November has been a busy month for the Affordable Care Act. On November 15, the second round of Healthcare.gov’s open enrollment will begin. And on November 7, the Supreme Court agreed to hear a case that threatens to undermine the law in the large majority of states. This blog explores these two issues, concluding with a discussion of two other near term challenges to Obamacare. 2015 Open Enrollment
Last year’s botched rollout of Healthcare.gov was a technological (and political) disaster for Obamacare. All indications are that this year’s open enrollment period will run more smoothly (the website was even made available early for users to preview plans, something that would have been unthinkable last year).
Assuming fewer technological problems, the focus this year will be on two key issues. First is the price of premiums. Because the Affordable Care Act bans price discrimination based on health status (with limited exceptions for tobacco use and age), critics of Obamacare have predicted that the cost of insurance premiums will spike as insurers cope with the new pool of sick enrollees. While early analysis suggests that a feared spike in premium prices has not materialized, more data will be forthcoming once open enrollment begins.

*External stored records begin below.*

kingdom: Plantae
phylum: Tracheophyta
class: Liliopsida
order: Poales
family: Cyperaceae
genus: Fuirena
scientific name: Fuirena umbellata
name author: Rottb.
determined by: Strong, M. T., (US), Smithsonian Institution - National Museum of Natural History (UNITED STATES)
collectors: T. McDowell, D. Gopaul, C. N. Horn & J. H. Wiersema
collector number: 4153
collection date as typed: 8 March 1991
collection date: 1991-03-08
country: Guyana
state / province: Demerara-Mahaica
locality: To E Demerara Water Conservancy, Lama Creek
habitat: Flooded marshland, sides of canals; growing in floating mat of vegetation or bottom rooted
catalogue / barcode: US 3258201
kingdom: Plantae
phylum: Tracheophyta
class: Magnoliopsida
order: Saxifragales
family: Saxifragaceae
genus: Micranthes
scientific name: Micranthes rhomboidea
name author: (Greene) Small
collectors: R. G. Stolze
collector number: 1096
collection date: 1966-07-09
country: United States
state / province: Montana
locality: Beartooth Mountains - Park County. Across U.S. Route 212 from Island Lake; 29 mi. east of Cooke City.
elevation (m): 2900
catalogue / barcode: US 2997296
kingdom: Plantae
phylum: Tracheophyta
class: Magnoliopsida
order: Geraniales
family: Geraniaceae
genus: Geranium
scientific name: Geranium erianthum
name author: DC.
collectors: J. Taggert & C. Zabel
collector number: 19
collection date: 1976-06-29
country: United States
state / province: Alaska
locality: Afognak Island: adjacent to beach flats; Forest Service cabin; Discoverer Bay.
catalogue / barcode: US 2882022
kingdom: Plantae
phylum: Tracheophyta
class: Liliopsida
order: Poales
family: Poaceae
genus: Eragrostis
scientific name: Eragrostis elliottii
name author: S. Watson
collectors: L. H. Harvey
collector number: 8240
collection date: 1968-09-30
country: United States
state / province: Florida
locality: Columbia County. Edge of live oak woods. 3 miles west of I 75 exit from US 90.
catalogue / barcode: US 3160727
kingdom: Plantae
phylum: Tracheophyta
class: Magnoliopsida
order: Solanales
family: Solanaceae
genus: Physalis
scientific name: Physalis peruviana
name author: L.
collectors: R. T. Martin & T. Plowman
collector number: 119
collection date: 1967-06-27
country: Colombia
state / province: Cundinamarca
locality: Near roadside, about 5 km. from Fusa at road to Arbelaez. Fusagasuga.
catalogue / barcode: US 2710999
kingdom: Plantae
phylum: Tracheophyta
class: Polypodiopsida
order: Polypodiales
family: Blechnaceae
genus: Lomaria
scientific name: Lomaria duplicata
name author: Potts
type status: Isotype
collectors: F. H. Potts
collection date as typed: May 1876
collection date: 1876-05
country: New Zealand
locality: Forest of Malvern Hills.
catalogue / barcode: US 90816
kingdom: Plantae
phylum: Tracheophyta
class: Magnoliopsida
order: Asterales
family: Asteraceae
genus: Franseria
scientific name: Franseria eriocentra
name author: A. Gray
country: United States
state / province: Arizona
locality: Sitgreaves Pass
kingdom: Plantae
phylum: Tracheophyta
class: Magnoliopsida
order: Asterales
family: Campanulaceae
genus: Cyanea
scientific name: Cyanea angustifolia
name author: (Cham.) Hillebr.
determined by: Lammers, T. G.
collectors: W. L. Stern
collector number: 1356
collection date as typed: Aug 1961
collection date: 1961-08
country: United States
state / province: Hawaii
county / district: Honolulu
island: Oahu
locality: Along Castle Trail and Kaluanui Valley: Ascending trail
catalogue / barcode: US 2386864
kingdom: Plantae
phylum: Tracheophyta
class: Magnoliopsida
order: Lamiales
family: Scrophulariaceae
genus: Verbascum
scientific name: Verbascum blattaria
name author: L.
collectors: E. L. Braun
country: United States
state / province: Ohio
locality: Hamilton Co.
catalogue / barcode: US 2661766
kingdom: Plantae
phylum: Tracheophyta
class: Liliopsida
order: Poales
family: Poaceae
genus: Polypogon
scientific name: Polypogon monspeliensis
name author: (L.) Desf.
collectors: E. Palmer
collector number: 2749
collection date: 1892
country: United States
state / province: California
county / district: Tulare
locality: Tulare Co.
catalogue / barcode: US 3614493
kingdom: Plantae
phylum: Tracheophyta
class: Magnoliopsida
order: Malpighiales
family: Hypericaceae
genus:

To prevent a premium spike, Obamacare must attract young, healthy enrollees to offset the sicker and more at-risk people insurance plans are now required to cover. So the second focus this year will be on how many people enroll (and re-enroll) in the program, with special attention paid to the low-risk young and healthy. Attracting new enrollees will be more difficult this year as much of the “low-hanging fruit” signed up for coverage in 2014 (something the U.S. government seems to have realized as it recently downgraded its enrollment estimates).
Faced with these challenges, President Obama may need to consider some unconventional tactics to promote health reform…
King v. Burwell’s existential threat
Among the Affordable Care Act’s crucial reforms are tax subsidies (“premium tax credits”), designed to offset the cost of premiums for low-income individuals. Without these, Obamacare’s individual mandate, which requires everyone to purchase insurance or pay a penalty, would become untenable (and unconscionable). Without the individual mandate, the young and healthy could decide not to enroll, preferring to wait until they need health care. This would lead to markets dominated by the sick or at-risk, resulting in unaffordable insurance premiums.
Earlier this month, the Supreme Court agreed to hear a case that goes to the heart of these subsidies. The issue in King v. Burwell comes down to five words. The Affordable Care Act states in several places that subsidies are available to those enrolled using an “Exchange established by the State.” However, 34 of the states have not established their own exchanges, leaving administration to the federal government. Those challenging subsidies to the federally-run exchanges argue that the language is clear and unambiguous, leaving the the Court’s with an obvious choice, while the law’s proponents claim the phrase should be interpreted in light of the law as a whole, which they read as suggesting that Congress did not intend to limit subsidies only to state-run exchanges.
Were the Court to rule that the language should be interpreted literally, it could render the individual mandate untenable in the 34 states that currently use the federal exchanges. To avoid these consequences, states would have options to enter the exchange if they so chose. However, given the current political climate, many states would likely opt instead to do nothing, hoping that Obamacare would unravel as a result. Other issues
There are several other crucial tests facing the Affordable Care Act in the near term. Two of the most significant include the changing political makeup of Congress and the implementation of the long-delayed employer mandate. First, Republican-control of both branches of Congress will give Republicans more power to drive the agenda. Both House Speaker Boehner and Senate Majority Leader Mitch McConnell have vowed to repeal the law, making compromise in the near term unlikely. President Obama would, of course, veto any bill that seriously undermined the provisions of the Affordable Care Act.
Implementation of the employer mandate will also prove an important, and perhaps difficult, hurdle over the next year and a half. Originally meant to begin in early 2014, the mandate has been delayed several times. Currently all signs point to the employer mandate being put into effect in 2015 for companies with more than 100 full-time employees, and in 2016 for companies with 50-99 full-time employees. The employer mandate is one of the last large pieces of unfinished business. Its successful implementation would represent a major milestone, bringing Obamacare close to full implementation.
The views reflected in this blog are those of the individual authors and do not necessarily represent those of the O’Neill Institute for National and Global Health Law or Georgetown University. This blog is solely informational in nature, and not intended as a substitute for competent legal advice from a licensed and retained attorney in your state or country.